Table 7 Predictive validity correlations between two measures of word familiarity and rating SDs of semantic attributes in the Toglia and Battig (1978) and Scott et al. (2019) norms

These validity correlations do not provide support for the notion that attribute ambiguity increases as words’ meanings become more unfamiliar. If that were true, the coefficients would be large and negative; instead, they are mostly very small, accounting for an average of 1% of the variance. Further, one-third of them are positive, with the two strongest ones (for the SDs of meaningfulness and number of features in the Toglia-Battig norms) being positive. In short, the relations between words’ judged familiarity and their frequency in the lexicon, on the one hand, and the rating SDs of several semantic attributes, on the other, are weak and inconsistent.

We conducted a similar validity analysis for the prediction that attribute ambiguity will be greater for words with multiple salient meanings using data from the Scott et al. (2019) norms. The 5,553 words in those norms includes a subsample of 379 words that each have two salient meanings (e.g., bank, figure, live, medium, toast). We computed the rating SDs of the nine rated attributes separately for these multiple-meaning words versus the remaining 5,174 words. The prediction, of course, is that for all nine attributes, the mean rating SDs of the multiple-meaning words will be higher than the mean rating SDs of other words. To test that prediction, using rating SDs as the dependent variable, we computed a 2 (word ambiguity: multiple-meaning words vs. other words) × 9 (rated attribute) ANOVA. The key result is the main effect for word ambiguity, which should be significant if multiple meanings increase attribute ambiguity. It was not significant, however; the rating SDs of multiple-meaning words did not differ reliably from the rating SDs of other words.

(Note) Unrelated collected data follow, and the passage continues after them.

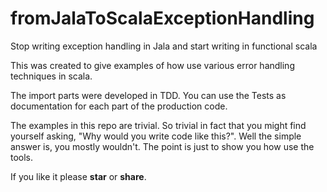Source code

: # fromJalaToScalaExceptionHandling
Stop writing exception handling in Jala and start writing in functional scala

This was created to give examples of how use various error handling techniques in scala.

The import parts were developed in TDD. You can use the Tests as documentation for each part of the production code.

The examples in this repo are trivial. So trivial in fact that you might find yourself asking, "Why would you write code like this?".
Well the simple answer is, you mostly wouldn't. The point is just to show you how use the tools. 

If you like it please <b>star</b> or <b>share</b>.


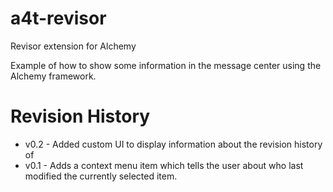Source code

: # a4t-revisor
Revisor extension for Alchemy

Example of how to show some information in the message center using the Alchemy framework.

Revision History
================
 - v0.2 - Added custom UI to display information about the revision history of 
 - v0.1 - Adds a context menu item which tells the user about who last modified the currently selected item.


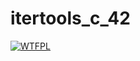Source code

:# itertools_c_42

[![WTFPL](http://www.wtfpl.net/wp-content/uploads/2012/12/wtfpl-badge-1.png "WTFPL")](http://www.wtfpl.net/)
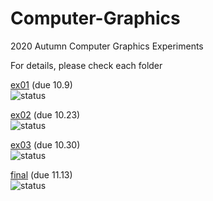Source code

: # Computer-Graphics
2020 Autumn Computer Graphics Experiments

For details, please check each folder <br />

[ex01](https://github.com/Voychek1024/Computer-Graphics/tree/main/ex01) (due 10.9) <br />
![status](https://img.shields.io/badge/status-accepted-brightgreen)

[ex02](https://github.com/Voychek1024/Computer-Graphics/tree/main/ex02) (due 10.23) <br />
![status](https://img.shields.io/badge/status-accepted-brightgreen)

[ex03](https://github.com/Voychek1024/Computer-Graphics/tree/main/ex03) (due 10.30) <br />
![status](https://img.shields.io/badge/status-accepted-brightgreen)

[final](https://github.com/Voychek1024/Computer-Graphics/tree/main/final) (due 11.13) <br />
![status](https://img.shields.io/badge/status-working-yellow)

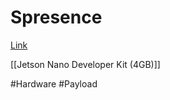 # Spresence

[Link](https://developer.sony.com/develop/spresense/)

[[Jetson Nano Developer Kit (4GB)]]

#Hardware
#Payload 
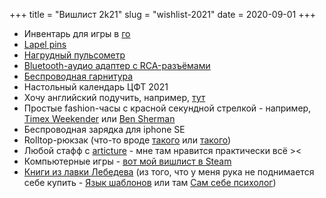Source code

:+++
title = "Вишлист 2k21"
slug = "wishlist-2021"
date = 2020-09-01
+++

* Инвентарь для игры в [го](https://ru.wikipedia.org/wiki/%D0%93%D0%BE)
* [Lapel pins](https://friendfunction.ru/shop/znachki-tatu-patchi/)
* [Нагрудный пульсометр](https://www.ozon.ru/context/detail/id/158209289/)
* [Bluetooth-аудио адаптер с RCA-разъёмами](https://www.ozon.ru/context/detail/id/160367225/)
* [Беспроводная гарнитура](https://www.ozon.ru/product/bluetooth-naushniki-s-mikrofonom-jbl-tune-220tws-blue-176322150/)
* Настольный календарь ЦФТ 2021
* Хочу английский подучить, например, [тут](https://battle4britain.com/)
* Простые fashion-часы с красной секундной стрелкой - например, [Timex Weekender](https://www.alltime.ru/watch/timex/T2N747VN/477591/) или [Ben Sherman](https://www.alltime.ru/watch/ben-sherman/WB062WUR/296977/)
* Беспроводная зарядка для iphone SE
* Rolltop-рюкзак (что-то вроде [такого](https://goodlocal.ru/catalog/ryukzak_good_local_x_pushkinskiy_rolltop_stog_sena_v_zhiverni/) или [такого](https://goodlocal.ru/catalog/ryukzak_good_local_x_pushkinskiy_rolltop_skaly_v_etreta/))
* Любой стафф с <a href="https://articture.com/collections/frontpage">articture</a> - мне там нравится практически всё ><
* Компьютерные игры - [вот мой вишлист в Steam](https://store.steampowered.com/wishlist/profiles/76561198360726598/)
* [Книги из лавки Лебедева](https://store.artlebedev.ru/books/) (из того, что у  меня рука не поднимается себе купить - [Язык шаблонов](https://store.artlebedev.ru/books/izdal/yazyk-shablonov-2020/) или там [Сам себе психолог](https://store.artlebedev.ru/books/sam-sebe-psiholog/))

To conclude, beyond the results in Experiments 1–4, it seems that the normed quantitative measure of attribute ambiguity is empirically distinct from more traditional conceptions of semantic ambiguity. The data that were just reported reveal that attribute ambiguity is unrelated to either the familiarity or multiple-meanings conception of ambiguity: There was no evidence of strong negative correlations between rating SDs and words’ rated familiarity or words’ objective frequency in linguistic usage, and there was no evidence that rating SDs are higher for words with multiple salient meanings.